移住90年、1万人の日系人が暮らすパラグアイ…日本語教育のため開校した学校は日本文化を伝える地域の拠点に
南米パラグアイに日本人が移住してから今年で90年を迎え、現在約1万人の日系人が暮らす。
最初の移住地では5世まで世代が進み、当時を知る1世は4人だけとなった。子孫の日本語教育のため開校した学校は現在、非日系のパラグアイ人が半数を占め、日本文化を伝える地域の拠点となっている。(ラ・コルメナ 南部さやか、国際部 三品麻希子)
苦難の歴史
首都アスンシオンから南東約130キロのラ・コルメナ移住地。1936年8月、日本から最初の移住者として11世帯81人が到着した。鈴木やしまさん(92)は38年3月、4歳の時に長野県から家族で移住した。
家族は綿作に取り組み、「3年後に日本へ帰る」と決めていたが、「41年に太平洋戦争が始まり、帰国はかなわなかった」。パラグアイは日米開戦後に日本と国交を断絶し、移住地を政府の監視下に置き、住民の外出を制限した。鈴木さんらが通った日本語学校は授業を禁じられ、戦後には用地や教材も没収された。

伝染病が流行し、鈴木さんの父親は49歳で亡くなった。一家は現地で生き抜く覚悟を決め、鈴木さんは19歳の頃に日本人移住者と結婚。兄は果樹栽培の普及に尽力した。
52年の対日講和条約で両国関係が回復すると、日本人移住も再び始まった。日本語学校が正式に再開したのは69年。現在は日系4世のひ孫2人が通う。鈴木さんは「90年間受け継いだ日本語を絶やさないでほしい」と願う。
福島県出身の金沢代津子さん(88)も1世で、41年9月、家族5人で移住した。「苦難の連続だった」と振り返る。両親はピーマンやナスを栽培したが、現地では野菜を食べる習慣がなく、思うように売れなかった。
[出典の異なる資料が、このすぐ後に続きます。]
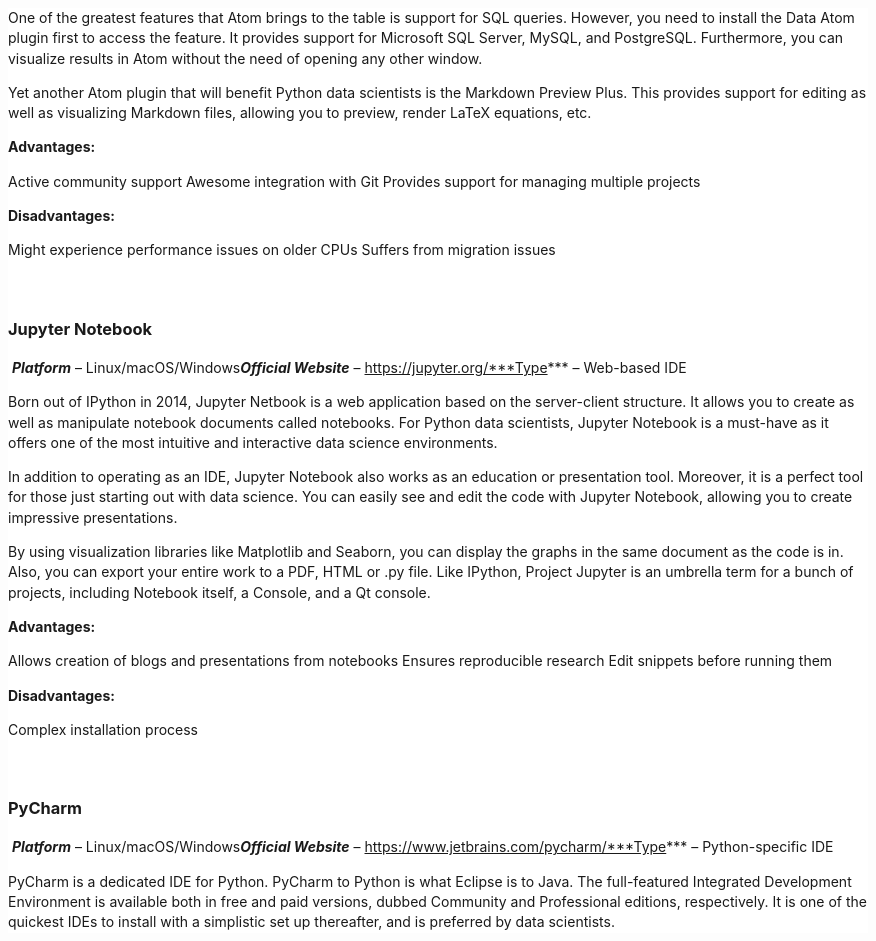 One of the greatest features that Atom brings to the table is support for SQL queries. However, you need to install the Data Atom plugin first to access the feature. It provides support for Microsoft SQL Server, MySQL, and PostgreSQL. Furthermore, you can visualize results in Atom without the need of opening any other window.

Yet another Atom plugin that will benefit Python data scientists is the Markdown Preview Plus. This provides support for editing as well as visualizing Markdown files, allowing you to preview, render LaTeX equations, etc.

**Advantages:**

Active community support
Awesome integration with Git
Provides support for managing multiple projects

**Disadvantages:**

Might experience performance issues on older CPUs
Suffers from migration issues

 

### **Jupyter Notebook**

 ***Platform*** – Linux/macOS/Windows***Official Website*** – https://jupyter.org/***Type*** – Web-based IDE

Born out of IPython in 2014, Jupyter Netbook is a web application based on the server-client structure. It allows you to create as well as manipulate notebook documents called notebooks. For Python data scientists, Jupyter Notebook is a must-have as it offers one of the most intuitive and interactive data science environments.

In addition to operating as an IDE, Jupyter Notebook also works as an education or presentation tool. Moreover, it is a perfect tool for those just starting out with data science. You can easily see and edit the code with Jupyter Notebook, allowing you to create impressive presentations.

By using visualization libraries like Matplotlib and Seaborn, you can display the graphs in the same document as the code is in. Also, you can export your entire work to a PDF, HTML or .py file. Like IPython, Project Jupyter is an umbrella term for a bunch of projects, including Notebook itself, a Console, and a Qt console.

**Advantages:**

Allows creation of blogs and presentations from notebooks
Ensures reproducible research
Edit snippets before running them

**Disadvantages:**

Complex installation process

 

### **PyCharm**

 ***Platform*** – Linux/macOS/Windows***Official Website*** – https://www.jetbrains.com/pycharm/***Type*** – Python-specific IDE

PyCharm is a dedicated IDE for Python. PyCharm to Python is what Eclipse is to Java. The full-featured Integrated Development Environment is available both in free and paid versions, dubbed Community and Professional editions, respectively. It is one of the quickest IDEs to install with a simplistic set up thereafter, and is preferred by data scientists.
その後、首都への道路整備などで販路が広がり、野菜は売れるように。野菜を広めた功績は、日本人への信頼の礎となった。金沢さんは、自分たちの手で暮らしを築いた移住者の苦労を「忘れないでほしい」と話す。

秋篠宮ご夫妻は19日にパラグアイに到着し、22日にはラ・コルメナで鈴木さん、金沢さんと面会される予定だ。
架け橋に
日本語学校には現在、幼稚園児から中学生まで計53人が通い、半数の25人が非日系だ。8月上旬に訪れると、校内では児童や生徒が斉唱する君が代が響いた。
日本語を話せない生徒らが増えたため、2011年以降は、日本の国語教科書から、外国語として日本語を学ぶ教材に切り替えた。
非日系のガビラン・ダイシーさん(14)は、日本のアニメをきっかけに日本語に興味を持ったといい、「あこがれの日本で働きたい」と勉強に励む。日系4世で小学6年の三井治斗さん(12)は「日本語を話せることが誇らしい。将来は日本とパラグアイをつなぐ仕事がしたい」と語った。
日本式のしつけを通じ、規律正しい生活習慣を身につけさせたいと入学を希望する非日系の保護者も多いという。金沢克江校長(55)は「非日系の生徒が現地で日本の良さを伝える存在にもなっている。現地と融合して日本文化を未来につなぐ教育をしたい」と話した。
農業で貢献 親日国に
中南米に日本人の移住が拡大した背景には、明治以降の日本の人口増や農村部の貧困に加え、農業開発の担い手を求める中南米側の事情があった。中南米では現在、約310万人の日系人が暮らす。

パラグアイは、ブラジルが日本人移住を制限したことから、新たな移住先となった。戦後は1959年の日本パラグアイ移住協定を機に移住が拡大した。現在、日系人は約1万人で、ブラジル(約270万人)やペルー(約20万人)より少ないが、パラグアイの農業発展を支えた功績から「親日国」とされる。
特に大豆栽培では、世界有数の輸出国となる道筋をつけた。国際協力機構(JICA)も「不耕起栽培」と呼ばれる技術の導入などで増産に貢献した。8月には、日系2世でアスンシオン国立大化学部教授のフリオ・イエヒサさん(43)を中心に、神戸、京都両大との共同研究が始まった。「コムギいもち病」に強い小麦品種を開発し、パラグアイでの普及を目指す。
一方、若い日系人と日本とのつながりは薄れつつある。外務省は23年、「中南米日系社会連携推進室」を設置。JICAと協力し、若手日系人の日本への招へいや国際会議を通じて、日本への理解を促している。
中谷好江・前駐パラグアイ大使は「日系人は現地社会の一員として活躍し、日本の存在感を高めている。食料や資源エネルギーが豊富な地域でもあり、積極的な連携を進めたい」と話す。